TEXT SECTION
___
From:                                                       Matt Dyson <matthew.dyson@law.ox.ac.uk>

Sent:                                                         Thursday 16 May 2024 11:58

To:                                                            Norman Siebrasse; Robert Stevens

Cc:                                                             obligations@uwo.ca

Subject:                                                   Re: Procuring Trademark Infringements

 

[EXTERNAL] This email was sent from outside of UCC.

One small part of Rob's really interesting message is perhaps the least interesting to this group, but he ends on a comparison with criminal law and I can answer. English law, Jamaican Law and perhaps others influenced by the UKPC, changed in 2016 here, with R v Jogee [2016] UKSC 8; UKPC 7. He asked:

"If we look beyond the law of torts, if I procure you to commit an act which constitutes a crime, is it necessary to show that I knew it was a crime? Or does it suffice that I procured the actions that constituted the crime, and personally had whatever mens rea that that crime requires? And if the crime has no mens rea requirement (and torts properly so-called never have a mens rea requirement) I should be criminally responsible."

I'll break that into two:

Q1) if I procure you to commit an act which constitutes a crime, is it necessary to show that I knew it was a crime? 

Q2) Or does it suffice that I procured the actions that constituted the crime, and personally had whatever mens rea that that crime requires? And if the crime has no mens rea requirement I should be criminally responsible.
___
(Collected data)
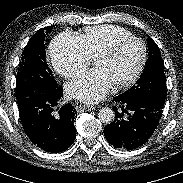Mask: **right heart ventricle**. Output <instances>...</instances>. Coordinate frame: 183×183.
Returning a JSON list of instances; mask_svg holds the SVG:
<instances>
[{"mask_svg": "<svg viewBox=\"0 0 183 183\" xmlns=\"http://www.w3.org/2000/svg\"><path fill=\"white\" fill-rule=\"evenodd\" d=\"M132 36L124 28L114 25H101L86 28L79 36L82 46L90 59L117 39Z\"/></svg>", "mask_w": 183, "mask_h": 183, "instance_id": "1", "label": "right heart ventricle"}]
</instances>
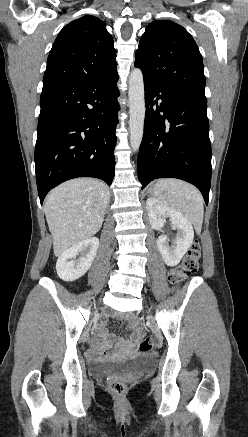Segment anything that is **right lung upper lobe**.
I'll use <instances>...</instances> for the list:
<instances>
[{
    "instance_id": "1",
    "label": "right lung upper lobe",
    "mask_w": 248,
    "mask_h": 437,
    "mask_svg": "<svg viewBox=\"0 0 248 437\" xmlns=\"http://www.w3.org/2000/svg\"><path fill=\"white\" fill-rule=\"evenodd\" d=\"M113 43L97 17L86 15L70 22L52 46L43 85L91 81L117 70Z\"/></svg>"
}]
</instances>
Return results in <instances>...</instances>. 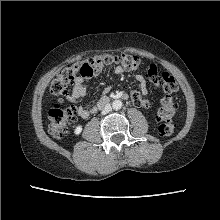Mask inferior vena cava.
Masks as SVG:
<instances>
[{
    "label": "inferior vena cava",
    "instance_id": "1",
    "mask_svg": "<svg viewBox=\"0 0 220 220\" xmlns=\"http://www.w3.org/2000/svg\"><path fill=\"white\" fill-rule=\"evenodd\" d=\"M112 109L110 104H106L104 108H102V114H107Z\"/></svg>",
    "mask_w": 220,
    "mask_h": 220
}]
</instances>
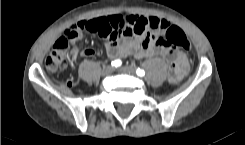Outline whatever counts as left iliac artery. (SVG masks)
Masks as SVG:
<instances>
[{
	"label": "left iliac artery",
	"mask_w": 245,
	"mask_h": 145,
	"mask_svg": "<svg viewBox=\"0 0 245 145\" xmlns=\"http://www.w3.org/2000/svg\"><path fill=\"white\" fill-rule=\"evenodd\" d=\"M136 74H137L138 76H140V77H143V76L145 75V71L142 70V69H140V68H138V69L136 70Z\"/></svg>",
	"instance_id": "obj_1"
}]
</instances>
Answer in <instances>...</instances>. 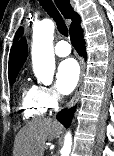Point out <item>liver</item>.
Wrapping results in <instances>:
<instances>
[{
	"instance_id": "1",
	"label": "liver",
	"mask_w": 114,
	"mask_h": 156,
	"mask_svg": "<svg viewBox=\"0 0 114 156\" xmlns=\"http://www.w3.org/2000/svg\"><path fill=\"white\" fill-rule=\"evenodd\" d=\"M62 125L51 119H33L17 134L13 156H43L45 143L57 137Z\"/></svg>"
}]
</instances>
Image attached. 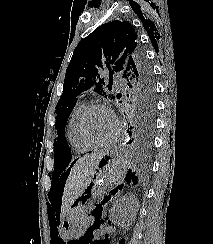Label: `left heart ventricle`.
<instances>
[{
    "instance_id": "obj_1",
    "label": "left heart ventricle",
    "mask_w": 213,
    "mask_h": 244,
    "mask_svg": "<svg viewBox=\"0 0 213 244\" xmlns=\"http://www.w3.org/2000/svg\"><path fill=\"white\" fill-rule=\"evenodd\" d=\"M115 122L108 112L93 110L85 122V131L94 141L109 140L115 133Z\"/></svg>"
}]
</instances>
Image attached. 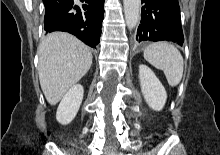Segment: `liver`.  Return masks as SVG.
<instances>
[{
	"label": "liver",
	"instance_id": "6515ba94",
	"mask_svg": "<svg viewBox=\"0 0 220 155\" xmlns=\"http://www.w3.org/2000/svg\"><path fill=\"white\" fill-rule=\"evenodd\" d=\"M38 55L39 81L50 105L57 104L88 72L93 58L88 46L64 32L48 34Z\"/></svg>",
	"mask_w": 220,
	"mask_h": 155
}]
</instances>
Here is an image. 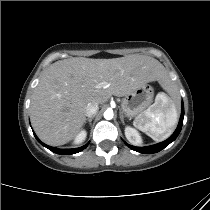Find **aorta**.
<instances>
[{
	"label": "aorta",
	"instance_id": "762f6f07",
	"mask_svg": "<svg viewBox=\"0 0 210 210\" xmlns=\"http://www.w3.org/2000/svg\"><path fill=\"white\" fill-rule=\"evenodd\" d=\"M114 116V113L112 110L108 109L104 112V118L107 120H111Z\"/></svg>",
	"mask_w": 210,
	"mask_h": 210
}]
</instances>
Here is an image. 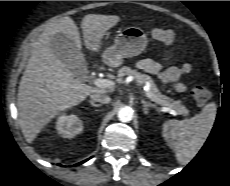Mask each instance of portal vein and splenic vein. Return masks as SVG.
Wrapping results in <instances>:
<instances>
[{
    "mask_svg": "<svg viewBox=\"0 0 230 186\" xmlns=\"http://www.w3.org/2000/svg\"><path fill=\"white\" fill-rule=\"evenodd\" d=\"M94 84L99 88H109V89L113 88L115 86V82H113L111 80H107V79H101V78L95 79ZM148 86H149V84H148ZM145 95L149 99H151L152 101L156 102L157 104L162 105V106H166L165 109L167 111H173L172 105H168L163 100L156 98L149 91H146Z\"/></svg>",
    "mask_w": 230,
    "mask_h": 186,
    "instance_id": "obj_1",
    "label": "portal vein and splenic vein"
}]
</instances>
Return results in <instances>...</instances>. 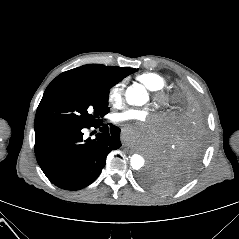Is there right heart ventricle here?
<instances>
[{"mask_svg":"<svg viewBox=\"0 0 239 239\" xmlns=\"http://www.w3.org/2000/svg\"><path fill=\"white\" fill-rule=\"evenodd\" d=\"M136 80L151 91H161L166 85L165 79L154 72H145L136 76Z\"/></svg>","mask_w":239,"mask_h":239,"instance_id":"1","label":"right heart ventricle"}]
</instances>
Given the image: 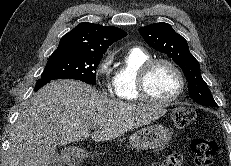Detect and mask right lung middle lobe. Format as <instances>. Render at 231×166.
<instances>
[{
  "label": "right lung middle lobe",
  "instance_id": "right-lung-middle-lobe-1",
  "mask_svg": "<svg viewBox=\"0 0 231 166\" xmlns=\"http://www.w3.org/2000/svg\"><path fill=\"white\" fill-rule=\"evenodd\" d=\"M103 55H92L73 50H56L48 59L41 79H76L96 84V69Z\"/></svg>",
  "mask_w": 231,
  "mask_h": 166
}]
</instances>
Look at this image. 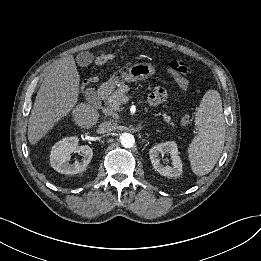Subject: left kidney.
<instances>
[{"mask_svg":"<svg viewBox=\"0 0 261 261\" xmlns=\"http://www.w3.org/2000/svg\"><path fill=\"white\" fill-rule=\"evenodd\" d=\"M159 154L170 155L172 166H164L160 163ZM177 144L174 141H168L153 146L150 151V160L153 168L163 176L167 177H178L182 173V162L179 157Z\"/></svg>","mask_w":261,"mask_h":261,"instance_id":"left-kidney-1","label":"left kidney"}]
</instances>
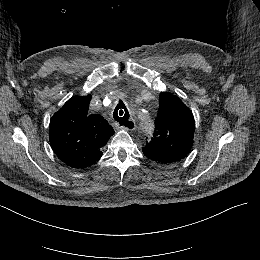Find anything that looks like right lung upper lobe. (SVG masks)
<instances>
[{"label": "right lung upper lobe", "instance_id": "cb5924a9", "mask_svg": "<svg viewBox=\"0 0 260 260\" xmlns=\"http://www.w3.org/2000/svg\"><path fill=\"white\" fill-rule=\"evenodd\" d=\"M91 96H74L50 121V144L55 154L73 168H85L102 156V147L114 134L108 122L88 114Z\"/></svg>", "mask_w": 260, "mask_h": 260}]
</instances>
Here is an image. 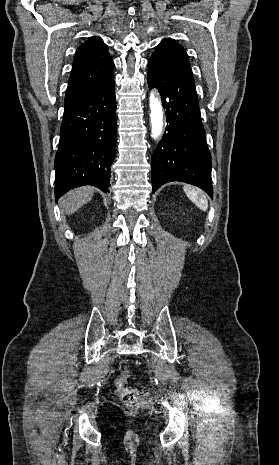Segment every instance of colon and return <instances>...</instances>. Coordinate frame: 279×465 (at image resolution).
I'll use <instances>...</instances> for the list:
<instances>
[{"label": "colon", "instance_id": "colon-1", "mask_svg": "<svg viewBox=\"0 0 279 465\" xmlns=\"http://www.w3.org/2000/svg\"><path fill=\"white\" fill-rule=\"evenodd\" d=\"M128 378V371L124 368L121 375L116 379V391L125 405L135 408L140 405L141 399L139 391L129 385Z\"/></svg>", "mask_w": 279, "mask_h": 465}]
</instances>
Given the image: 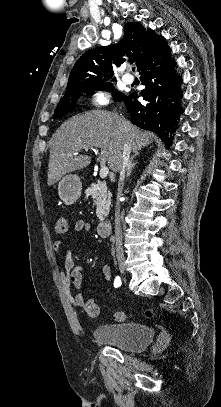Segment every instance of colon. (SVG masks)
Returning <instances> with one entry per match:
<instances>
[{
    "label": "colon",
    "instance_id": "obj_1",
    "mask_svg": "<svg viewBox=\"0 0 221 407\" xmlns=\"http://www.w3.org/2000/svg\"><path fill=\"white\" fill-rule=\"evenodd\" d=\"M55 231L57 234H66L68 232V223L67 220L64 216H59L56 220L55 224ZM84 309L86 313L90 317H96L99 314V308L96 305V303L92 299H86L84 301ZM146 316L147 317H152L153 313L151 310L146 311ZM128 316L125 311H118L114 315V319L118 322H124L127 320Z\"/></svg>",
    "mask_w": 221,
    "mask_h": 407
}]
</instances>
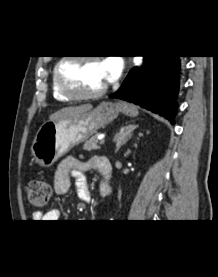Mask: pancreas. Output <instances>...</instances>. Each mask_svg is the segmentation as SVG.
<instances>
[{"mask_svg": "<svg viewBox=\"0 0 218 277\" xmlns=\"http://www.w3.org/2000/svg\"><path fill=\"white\" fill-rule=\"evenodd\" d=\"M83 149L87 151H94L100 149V146L98 145L97 141V135L93 136L90 140L86 141L83 146Z\"/></svg>", "mask_w": 218, "mask_h": 277, "instance_id": "pancreas-1", "label": "pancreas"}]
</instances>
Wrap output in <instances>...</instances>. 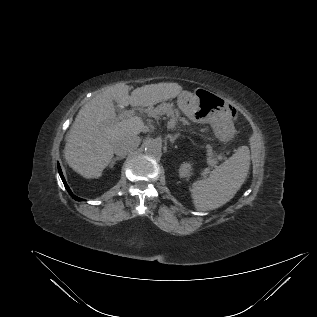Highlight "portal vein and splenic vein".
<instances>
[{
    "label": "portal vein and splenic vein",
    "mask_w": 317,
    "mask_h": 317,
    "mask_svg": "<svg viewBox=\"0 0 317 317\" xmlns=\"http://www.w3.org/2000/svg\"><path fill=\"white\" fill-rule=\"evenodd\" d=\"M125 118H133V119H136V120H140L141 119L140 117L135 116L134 111L126 110V111H123V112L119 113L117 118H116V120H123ZM170 126L174 127V121L173 120L170 121Z\"/></svg>",
    "instance_id": "1"
}]
</instances>
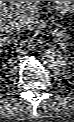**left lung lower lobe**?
I'll list each match as a JSON object with an SVG mask.
<instances>
[{
  "label": "left lung lower lobe",
  "instance_id": "1",
  "mask_svg": "<svg viewBox=\"0 0 74 122\" xmlns=\"http://www.w3.org/2000/svg\"><path fill=\"white\" fill-rule=\"evenodd\" d=\"M63 83L69 87H71V85L66 81V80H63Z\"/></svg>",
  "mask_w": 74,
  "mask_h": 122
}]
</instances>
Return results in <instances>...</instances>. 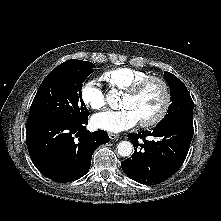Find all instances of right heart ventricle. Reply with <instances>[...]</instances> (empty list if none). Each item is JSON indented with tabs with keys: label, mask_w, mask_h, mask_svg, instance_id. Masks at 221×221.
Masks as SVG:
<instances>
[{
	"label": "right heart ventricle",
	"mask_w": 221,
	"mask_h": 221,
	"mask_svg": "<svg viewBox=\"0 0 221 221\" xmlns=\"http://www.w3.org/2000/svg\"><path fill=\"white\" fill-rule=\"evenodd\" d=\"M150 76L149 73L131 68L118 67L105 71L101 75V79L107 82L112 90L127 91L138 81Z\"/></svg>",
	"instance_id": "right-heart-ventricle-1"
}]
</instances>
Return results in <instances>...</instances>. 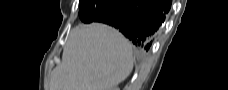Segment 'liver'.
<instances>
[{
	"label": "liver",
	"instance_id": "obj_1",
	"mask_svg": "<svg viewBox=\"0 0 228 90\" xmlns=\"http://www.w3.org/2000/svg\"><path fill=\"white\" fill-rule=\"evenodd\" d=\"M133 69L132 45L117 30L98 23L73 28L50 90H111Z\"/></svg>",
	"mask_w": 228,
	"mask_h": 90
}]
</instances>
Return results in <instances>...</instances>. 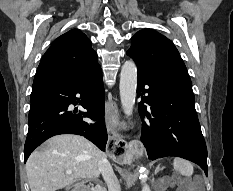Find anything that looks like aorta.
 <instances>
[{
  "label": "aorta",
  "instance_id": "762f6f07",
  "mask_svg": "<svg viewBox=\"0 0 233 191\" xmlns=\"http://www.w3.org/2000/svg\"><path fill=\"white\" fill-rule=\"evenodd\" d=\"M137 88V67L131 60L126 61L121 69L120 74V99L124 113L131 116L135 104ZM141 180H146L145 168L140 167L139 170ZM142 191H151L147 183L142 186Z\"/></svg>",
  "mask_w": 233,
  "mask_h": 191
}]
</instances>
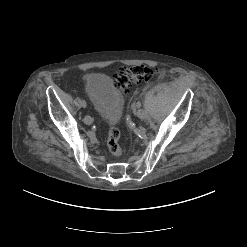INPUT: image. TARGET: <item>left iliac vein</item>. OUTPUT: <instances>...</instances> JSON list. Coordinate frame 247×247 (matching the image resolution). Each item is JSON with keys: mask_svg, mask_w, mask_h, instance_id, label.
Instances as JSON below:
<instances>
[{"mask_svg": "<svg viewBox=\"0 0 247 247\" xmlns=\"http://www.w3.org/2000/svg\"><path fill=\"white\" fill-rule=\"evenodd\" d=\"M134 111H135V114L140 118V119H142V120H146L147 118H148V115L145 113L144 115H140L139 113H138V111H136L135 109H134Z\"/></svg>", "mask_w": 247, "mask_h": 247, "instance_id": "obj_1", "label": "left iliac vein"}]
</instances>
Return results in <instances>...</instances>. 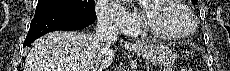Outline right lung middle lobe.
___
WHAT THE TASK REQUIRES
In the email about procuring trademark infringements, which 2016 case does the writer say changed English law?

WRITTEN ANSWER
R v Jogee [2016] UKSC 8; UKPC 7.